Just sharing this pair of wild guppies I caught earlier. The white outline of the black spot on the body seems to be glowing under bright light

Sent from my LG-H815 using Tapatalk

----------


## mdm

nice... where u caught them?

----------


## Muhd Hakim

caught them at a longkang near autobacs, just before the pathway into bukit batok nature park

----------


## ross.chang

> caught them at a longkang near autobacs, just before the pathway into bukit batok nature park


Wow, singapore long kang got fish?

----------


## Muhd Hakim

> Wow, singapore long kang got fish?


I think its just the area there Saw a few red platies in the freshwater stream inside BB Nature Park but left them there

Sent from my LG-H815 using Tapatalk

----------


## kklim

You'll have a clan in no time  :Smile:  I put a pair in my water lotus pot couple of months ago and there're now almost 30 of them!

----------


## Muhd Hakim

> You'll have a clan in no time  I put a pair in my water lotus pot couple of months ago and there're now almost 30 of them!

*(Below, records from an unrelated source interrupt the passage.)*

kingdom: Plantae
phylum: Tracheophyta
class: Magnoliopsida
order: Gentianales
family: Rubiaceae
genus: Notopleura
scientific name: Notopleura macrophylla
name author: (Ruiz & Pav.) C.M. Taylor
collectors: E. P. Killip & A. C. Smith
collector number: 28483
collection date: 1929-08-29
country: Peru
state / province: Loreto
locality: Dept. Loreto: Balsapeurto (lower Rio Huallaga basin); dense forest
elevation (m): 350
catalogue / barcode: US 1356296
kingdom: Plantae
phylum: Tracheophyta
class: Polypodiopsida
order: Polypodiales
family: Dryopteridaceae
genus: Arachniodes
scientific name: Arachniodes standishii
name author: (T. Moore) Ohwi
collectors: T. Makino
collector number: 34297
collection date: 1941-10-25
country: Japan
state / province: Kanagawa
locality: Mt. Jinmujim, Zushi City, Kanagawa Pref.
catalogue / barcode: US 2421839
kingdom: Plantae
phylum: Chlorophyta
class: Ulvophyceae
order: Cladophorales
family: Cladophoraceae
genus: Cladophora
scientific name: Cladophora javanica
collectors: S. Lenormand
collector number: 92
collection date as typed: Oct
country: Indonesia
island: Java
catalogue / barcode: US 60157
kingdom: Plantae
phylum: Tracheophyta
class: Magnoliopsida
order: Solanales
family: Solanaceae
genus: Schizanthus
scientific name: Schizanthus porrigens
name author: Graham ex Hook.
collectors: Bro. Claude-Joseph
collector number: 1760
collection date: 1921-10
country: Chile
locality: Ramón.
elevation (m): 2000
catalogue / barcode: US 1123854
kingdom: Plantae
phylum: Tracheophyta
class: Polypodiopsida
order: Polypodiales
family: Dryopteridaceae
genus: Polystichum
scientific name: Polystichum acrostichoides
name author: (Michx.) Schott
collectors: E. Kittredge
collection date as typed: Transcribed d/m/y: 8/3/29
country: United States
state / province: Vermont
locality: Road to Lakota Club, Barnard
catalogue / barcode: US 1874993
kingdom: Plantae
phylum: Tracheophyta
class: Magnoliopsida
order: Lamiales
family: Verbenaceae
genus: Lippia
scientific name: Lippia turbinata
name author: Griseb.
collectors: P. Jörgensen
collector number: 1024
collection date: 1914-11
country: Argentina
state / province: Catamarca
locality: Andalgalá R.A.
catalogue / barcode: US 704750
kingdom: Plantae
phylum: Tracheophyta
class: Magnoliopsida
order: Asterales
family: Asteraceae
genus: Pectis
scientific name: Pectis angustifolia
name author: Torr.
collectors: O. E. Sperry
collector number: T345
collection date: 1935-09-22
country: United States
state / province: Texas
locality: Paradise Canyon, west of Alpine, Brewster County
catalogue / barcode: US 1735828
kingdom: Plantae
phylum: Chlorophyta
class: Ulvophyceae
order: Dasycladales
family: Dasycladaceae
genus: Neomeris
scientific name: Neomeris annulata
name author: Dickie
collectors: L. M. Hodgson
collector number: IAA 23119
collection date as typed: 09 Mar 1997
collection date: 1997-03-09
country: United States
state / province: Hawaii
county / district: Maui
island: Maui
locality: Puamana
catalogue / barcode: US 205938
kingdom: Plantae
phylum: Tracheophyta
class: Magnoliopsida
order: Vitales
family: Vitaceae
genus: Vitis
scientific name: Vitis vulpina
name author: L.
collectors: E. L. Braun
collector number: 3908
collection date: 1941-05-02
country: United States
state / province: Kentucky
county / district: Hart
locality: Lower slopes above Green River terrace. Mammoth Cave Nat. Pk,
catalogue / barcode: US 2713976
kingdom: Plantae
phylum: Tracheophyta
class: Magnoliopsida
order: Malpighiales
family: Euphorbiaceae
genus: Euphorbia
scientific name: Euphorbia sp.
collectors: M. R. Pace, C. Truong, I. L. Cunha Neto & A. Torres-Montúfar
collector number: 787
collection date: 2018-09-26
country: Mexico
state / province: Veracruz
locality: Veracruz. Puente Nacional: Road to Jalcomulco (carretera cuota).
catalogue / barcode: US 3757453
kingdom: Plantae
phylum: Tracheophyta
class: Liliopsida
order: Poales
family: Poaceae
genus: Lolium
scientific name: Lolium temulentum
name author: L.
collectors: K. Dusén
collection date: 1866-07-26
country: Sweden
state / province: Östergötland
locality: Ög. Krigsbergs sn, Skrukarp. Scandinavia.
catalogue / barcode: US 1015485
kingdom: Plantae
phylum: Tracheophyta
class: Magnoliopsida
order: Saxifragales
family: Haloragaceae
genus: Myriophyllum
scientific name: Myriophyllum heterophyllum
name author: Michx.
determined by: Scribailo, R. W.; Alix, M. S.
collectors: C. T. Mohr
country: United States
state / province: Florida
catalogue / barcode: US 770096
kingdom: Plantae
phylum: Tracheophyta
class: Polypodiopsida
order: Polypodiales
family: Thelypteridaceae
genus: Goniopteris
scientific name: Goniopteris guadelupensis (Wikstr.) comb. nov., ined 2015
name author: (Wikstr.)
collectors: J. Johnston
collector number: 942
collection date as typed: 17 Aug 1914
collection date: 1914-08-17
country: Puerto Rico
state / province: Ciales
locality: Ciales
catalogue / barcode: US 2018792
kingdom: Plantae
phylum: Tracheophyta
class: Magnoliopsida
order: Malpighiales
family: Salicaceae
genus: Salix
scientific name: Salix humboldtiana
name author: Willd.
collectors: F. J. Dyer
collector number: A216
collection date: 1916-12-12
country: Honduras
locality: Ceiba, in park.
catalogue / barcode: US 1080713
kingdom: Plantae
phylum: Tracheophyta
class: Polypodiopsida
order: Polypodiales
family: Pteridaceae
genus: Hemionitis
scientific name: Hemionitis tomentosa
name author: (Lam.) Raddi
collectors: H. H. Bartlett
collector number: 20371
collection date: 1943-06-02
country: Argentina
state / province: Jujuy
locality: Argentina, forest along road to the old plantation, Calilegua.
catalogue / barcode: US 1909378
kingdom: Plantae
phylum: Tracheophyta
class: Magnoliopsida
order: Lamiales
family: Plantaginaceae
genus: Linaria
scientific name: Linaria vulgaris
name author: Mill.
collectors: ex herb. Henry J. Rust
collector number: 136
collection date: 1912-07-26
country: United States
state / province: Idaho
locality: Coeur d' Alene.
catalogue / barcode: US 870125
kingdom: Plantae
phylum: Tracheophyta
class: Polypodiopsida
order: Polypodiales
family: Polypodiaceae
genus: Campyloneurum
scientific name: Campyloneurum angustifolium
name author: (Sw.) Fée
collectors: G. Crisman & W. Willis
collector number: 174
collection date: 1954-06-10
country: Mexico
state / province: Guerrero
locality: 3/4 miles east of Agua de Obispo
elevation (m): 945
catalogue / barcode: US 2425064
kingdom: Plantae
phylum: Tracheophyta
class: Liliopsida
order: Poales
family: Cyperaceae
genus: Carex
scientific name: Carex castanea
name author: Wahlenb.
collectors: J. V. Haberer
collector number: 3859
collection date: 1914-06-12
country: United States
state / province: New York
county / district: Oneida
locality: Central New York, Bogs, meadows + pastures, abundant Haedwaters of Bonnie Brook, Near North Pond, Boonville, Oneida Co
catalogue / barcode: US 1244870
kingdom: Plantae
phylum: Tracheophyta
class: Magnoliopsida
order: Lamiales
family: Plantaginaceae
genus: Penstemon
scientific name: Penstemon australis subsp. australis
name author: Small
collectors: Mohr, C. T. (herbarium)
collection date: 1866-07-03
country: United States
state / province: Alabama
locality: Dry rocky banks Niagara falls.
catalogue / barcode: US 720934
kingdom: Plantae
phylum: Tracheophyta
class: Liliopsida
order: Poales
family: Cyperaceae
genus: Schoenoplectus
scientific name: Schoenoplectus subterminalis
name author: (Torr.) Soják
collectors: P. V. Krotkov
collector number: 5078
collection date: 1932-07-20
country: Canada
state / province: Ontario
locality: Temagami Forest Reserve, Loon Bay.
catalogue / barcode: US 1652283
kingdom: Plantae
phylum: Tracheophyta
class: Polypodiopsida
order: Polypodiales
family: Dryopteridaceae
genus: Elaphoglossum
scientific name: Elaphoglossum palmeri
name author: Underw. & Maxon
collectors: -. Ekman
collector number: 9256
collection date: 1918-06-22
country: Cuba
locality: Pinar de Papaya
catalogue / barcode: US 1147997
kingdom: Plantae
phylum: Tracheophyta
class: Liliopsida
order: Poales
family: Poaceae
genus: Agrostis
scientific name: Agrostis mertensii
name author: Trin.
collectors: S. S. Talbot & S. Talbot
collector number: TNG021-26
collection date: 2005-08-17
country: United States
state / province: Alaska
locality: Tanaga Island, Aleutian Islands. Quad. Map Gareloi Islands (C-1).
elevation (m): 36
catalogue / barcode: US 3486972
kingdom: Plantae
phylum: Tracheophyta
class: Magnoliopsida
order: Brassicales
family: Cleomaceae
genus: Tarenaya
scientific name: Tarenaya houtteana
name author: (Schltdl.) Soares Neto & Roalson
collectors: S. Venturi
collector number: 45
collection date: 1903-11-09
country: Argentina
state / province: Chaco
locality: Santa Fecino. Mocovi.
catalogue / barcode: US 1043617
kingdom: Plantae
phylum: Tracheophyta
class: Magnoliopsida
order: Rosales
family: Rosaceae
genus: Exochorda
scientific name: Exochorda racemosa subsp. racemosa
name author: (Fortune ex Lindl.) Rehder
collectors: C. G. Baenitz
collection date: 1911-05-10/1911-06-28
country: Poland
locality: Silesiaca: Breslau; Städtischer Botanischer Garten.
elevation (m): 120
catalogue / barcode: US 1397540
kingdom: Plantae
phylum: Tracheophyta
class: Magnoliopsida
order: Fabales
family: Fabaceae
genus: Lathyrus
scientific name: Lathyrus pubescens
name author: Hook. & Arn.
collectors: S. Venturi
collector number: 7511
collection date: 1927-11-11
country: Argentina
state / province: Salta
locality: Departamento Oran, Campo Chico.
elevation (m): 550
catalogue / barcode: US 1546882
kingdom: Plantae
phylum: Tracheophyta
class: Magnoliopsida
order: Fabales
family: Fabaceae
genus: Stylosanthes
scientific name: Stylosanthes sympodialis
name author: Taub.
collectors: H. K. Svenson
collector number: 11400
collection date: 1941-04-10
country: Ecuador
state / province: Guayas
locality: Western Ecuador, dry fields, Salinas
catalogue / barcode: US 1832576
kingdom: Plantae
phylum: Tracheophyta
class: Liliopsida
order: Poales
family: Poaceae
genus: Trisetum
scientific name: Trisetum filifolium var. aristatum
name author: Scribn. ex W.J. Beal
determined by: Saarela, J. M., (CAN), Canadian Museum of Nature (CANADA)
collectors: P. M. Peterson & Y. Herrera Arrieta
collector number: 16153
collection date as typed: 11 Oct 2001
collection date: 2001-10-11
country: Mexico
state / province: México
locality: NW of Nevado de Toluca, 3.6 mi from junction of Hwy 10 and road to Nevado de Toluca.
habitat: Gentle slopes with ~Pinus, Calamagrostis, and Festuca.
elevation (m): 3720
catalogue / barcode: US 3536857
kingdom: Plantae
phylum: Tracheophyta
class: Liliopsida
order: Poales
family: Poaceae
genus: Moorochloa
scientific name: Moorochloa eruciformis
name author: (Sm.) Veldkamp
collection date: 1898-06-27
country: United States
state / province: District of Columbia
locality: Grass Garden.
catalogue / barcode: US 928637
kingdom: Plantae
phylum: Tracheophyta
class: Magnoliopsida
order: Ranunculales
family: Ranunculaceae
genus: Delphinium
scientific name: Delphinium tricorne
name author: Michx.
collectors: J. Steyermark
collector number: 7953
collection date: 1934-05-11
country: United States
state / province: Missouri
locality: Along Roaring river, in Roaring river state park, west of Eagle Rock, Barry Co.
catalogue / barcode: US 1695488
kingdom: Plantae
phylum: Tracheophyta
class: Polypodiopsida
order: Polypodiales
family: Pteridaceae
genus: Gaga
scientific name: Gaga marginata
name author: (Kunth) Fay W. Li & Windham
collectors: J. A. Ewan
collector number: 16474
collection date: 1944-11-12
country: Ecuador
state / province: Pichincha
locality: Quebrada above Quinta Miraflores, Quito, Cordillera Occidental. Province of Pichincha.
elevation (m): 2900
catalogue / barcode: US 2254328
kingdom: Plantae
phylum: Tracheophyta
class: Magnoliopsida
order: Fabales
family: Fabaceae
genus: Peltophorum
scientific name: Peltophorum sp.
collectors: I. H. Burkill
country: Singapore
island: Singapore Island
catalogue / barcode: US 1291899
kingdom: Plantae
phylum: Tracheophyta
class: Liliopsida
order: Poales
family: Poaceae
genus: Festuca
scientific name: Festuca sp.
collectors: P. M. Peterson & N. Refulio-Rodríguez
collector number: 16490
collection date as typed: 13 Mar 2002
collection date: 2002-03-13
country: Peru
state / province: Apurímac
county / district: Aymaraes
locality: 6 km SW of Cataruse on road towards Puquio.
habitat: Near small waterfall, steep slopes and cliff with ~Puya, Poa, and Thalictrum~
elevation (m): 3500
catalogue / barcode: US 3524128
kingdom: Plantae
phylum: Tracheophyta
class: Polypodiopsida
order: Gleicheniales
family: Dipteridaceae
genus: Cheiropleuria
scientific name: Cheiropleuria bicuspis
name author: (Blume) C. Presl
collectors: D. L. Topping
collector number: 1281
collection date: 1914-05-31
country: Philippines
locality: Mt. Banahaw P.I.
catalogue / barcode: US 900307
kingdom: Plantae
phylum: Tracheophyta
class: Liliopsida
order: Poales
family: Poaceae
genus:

Do you want them? Im just keeping them for fun I like their unique patterns but I dont have space to keep them

Sent from my LG-H815 using Tapatalk

----------


## kklim

> Do you want them? Im just keeping them for fun I like their unique patterns but I dont have space to keep them
> 
> Sent from my LG-H815 using Tapatalk


Thanks for the offer but have enough.

----------


## ross.chang

> Do you want them? Im just keeping them for fun I like their unique patterns but I dont have space to keep them
> 
> Sent from my LG-H815 using Tapatalk


Back to Long Kang?... hmm.....

----------


## Muhd Hakim

> Back to Long Kang?... hmm.....


Yeah might be comsidering releasing them back to the same longkang as its near my school, but if anyone wants them i'm fine with it too

Sent from my LG-H815 using Tapatalk

----------


## Muhd Hakim

Have already released them back  Still in awe over their natural beauty

Sent from my LG-H815 using Tapatalk

----------


## mdm

remind me of my childhood catching guppies in the big longkang  :Laughing:

----------


## Ulemicus

if u breed them hard enough, their color might improve.... maybe

----------